** PASSAGE SOURCE **
Évaluer le risque hémorragique
La gestion de ces traitements avant une intervention n’est actuellement pas consensuelle, mais elle doit être adaptée au risque hémorragique de l’intervention !
L’évaluation du risque hémorragique est complexe et repose sur quelques recommandations émises par les sociétés savantes et reprises par la Haute autorité de santé en 2008. Ce risque dépend principalement de l’acte vulnérant réalisé et du patient (pathologies ou médicaments interférant avec l’hémostase), mais aussi des praticiens.
Dans certains cas, le risque hémorragique prévu est faible, et les AVK peuvent être poursuivis jusqu’à l’intervention (encadré 1).
Dans tous les autres cas, le risque hémorragique prévu n’est pas faible, et les AVK doivent être interrompus avant l’intervention.
Figure. Prothèses valvulaires mécaniques.
Que faire si le risque hémorragique n’est pas faible ?
Deux solutions sont possibles :
Considérer tous les patients traités par AVK à RTE élevé et effectuer un relais préopératoire par une héparine à dose curative.
À la suite d’une discussion pluridisciplinaire au CHU de Tours, nous avons élaboré un protocole simple, qui a été repris dans les dernières recommandations de la Haute autorité de santé en 2008, concernant l’utilisation des AVK.
• La première étape consiste à pratiquer un bilan biologique dans les 2 semaines précédant la chirurgie (INR, créatininémie et numération plaquettaire), ainsi qu’éventuellement une échographie cardiaque à la recherche d’un thrombus intracavitaire.
• Les AVK sont arrêtés à J-4 si l’INR est en zone thérapeutique.

** ENTRÉES FOURNIES **
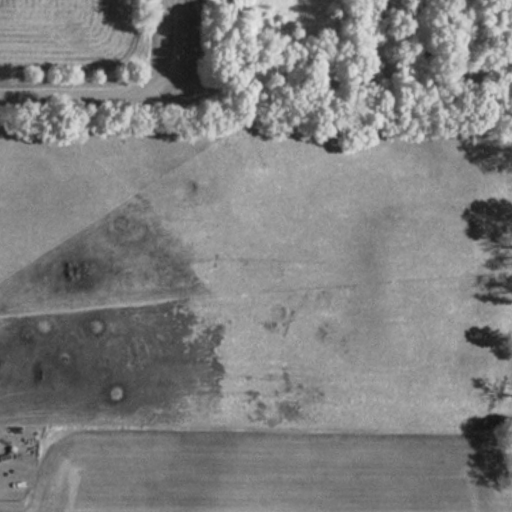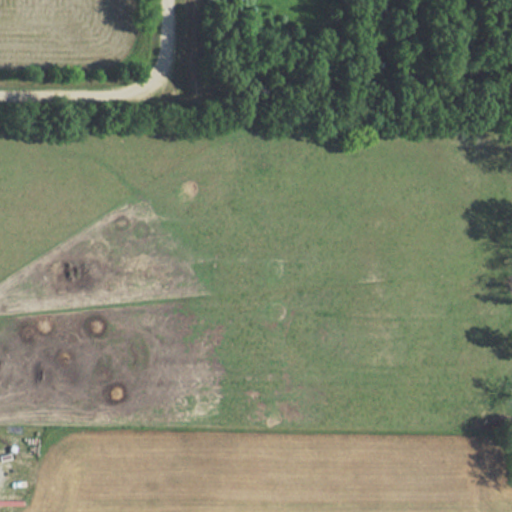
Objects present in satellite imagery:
road: (117, 89)
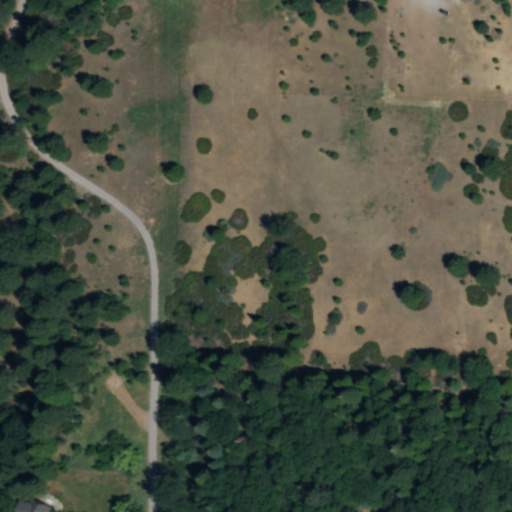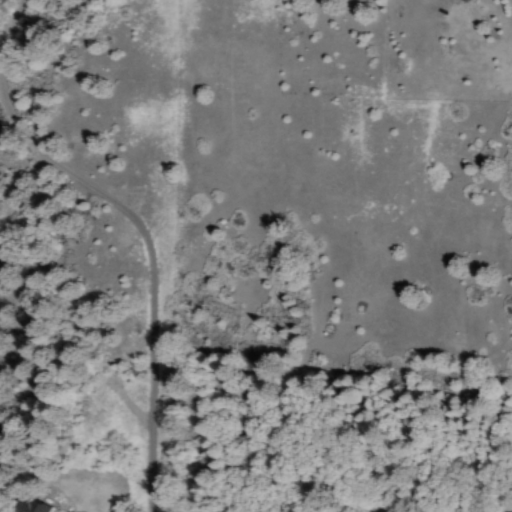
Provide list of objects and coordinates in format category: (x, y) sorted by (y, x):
building: (461, 1)
building: (30, 507)
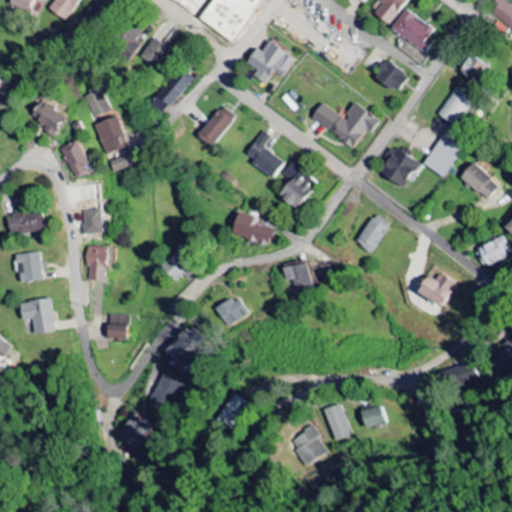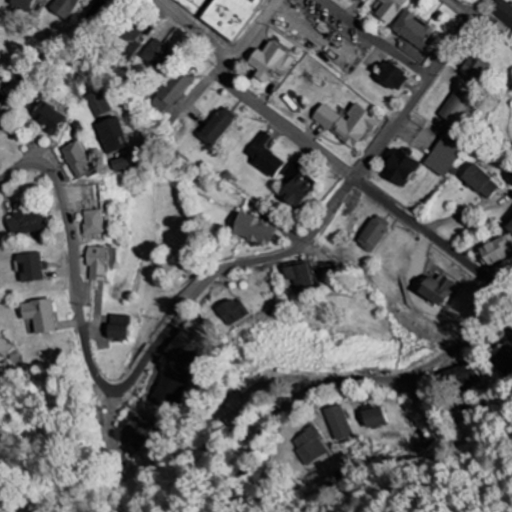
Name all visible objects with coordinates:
building: (363, 1)
building: (23, 4)
road: (464, 7)
building: (65, 8)
building: (391, 10)
building: (502, 11)
building: (225, 15)
road: (193, 28)
road: (254, 31)
building: (415, 31)
building: (129, 40)
building: (157, 54)
building: (270, 62)
building: (391, 77)
building: (172, 92)
building: (1, 98)
building: (98, 104)
building: (457, 108)
building: (50, 119)
building: (347, 123)
building: (217, 127)
building: (114, 136)
building: (446, 154)
building: (265, 156)
building: (76, 159)
building: (120, 165)
building: (399, 167)
road: (355, 176)
building: (480, 182)
building: (297, 186)
building: (94, 222)
building: (26, 223)
building: (511, 227)
building: (253, 230)
building: (374, 234)
building: (496, 252)
building: (97, 264)
building: (30, 268)
building: (177, 269)
building: (300, 277)
road: (198, 289)
building: (436, 289)
building: (234, 312)
building: (39, 316)
building: (117, 328)
building: (3, 347)
building: (185, 348)
building: (506, 355)
building: (465, 376)
road: (358, 379)
building: (169, 384)
building: (237, 410)
building: (373, 418)
building: (339, 423)
building: (136, 432)
building: (310, 447)
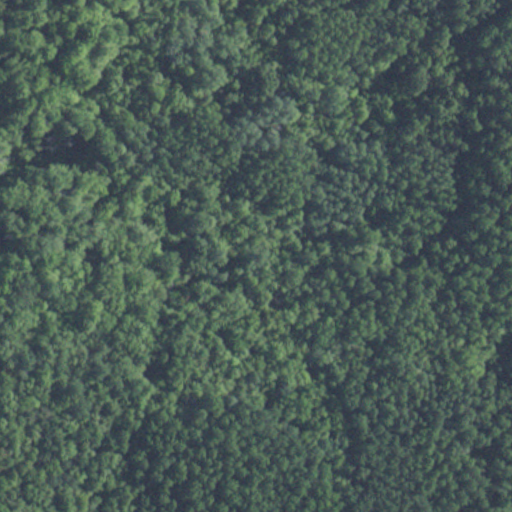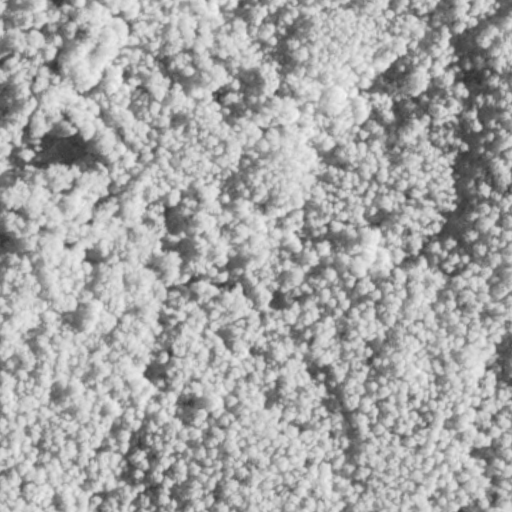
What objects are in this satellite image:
park: (256, 255)
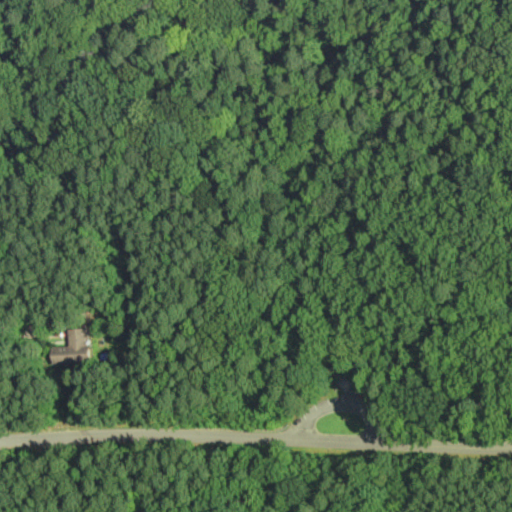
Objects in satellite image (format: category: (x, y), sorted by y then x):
road: (231, 54)
park: (255, 256)
road: (25, 341)
building: (75, 347)
building: (76, 347)
road: (346, 403)
road: (255, 436)
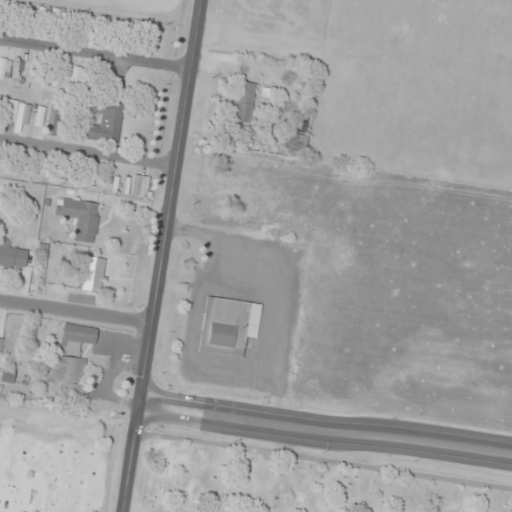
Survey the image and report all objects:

** CONSIGNE 1 **
D'après le passage sur le risque hémorragique, en quelle année la Haute autorité de santé a-t-elle repris les recommandations des sociétés savantes ?
** CONSIGNE 2 **
Recopiez mot pour mot, s'il vous plaît, une partie du passage source : commencez aux mots « L’évaluation du risque » et arrêtez-vous après « à dose curative. ».

** RÉPONSE RÉDIGÉE 1 **
En 2008.

** RÉPONSE RÉDIGÉE 2 **
L’évaluation du risque hémorragique est complexe et repose sur quelques recommandations émises par les sociétés savantes et reprises par la Haute autorité de santé en 2008. Ce risque dépend principalement de l’acte vulnérant réalisé et du patient (pathologies ou médicaments interférant avec l’hémostase), mais aussi des praticiens.
Dans certains cas, le risque hémorragique prévu est faible, et les AVK peuvent être poursuivis jusqu’à l’intervention (encadré 1).
Dans tous les autres cas, le risque hémorragique prévu n’est pas faible, et les AVK doivent être interrompus avant l’intervention.
Figure. Prothèses valvulaires mécaniques.
Que faire si le risque hémorragique n’est pas faible ?
Deux solutions sont possibles :
Considérer tous les patients traités par AVK à RTE élevé et effectuer un relais préopératoire par une héparine à dose curative.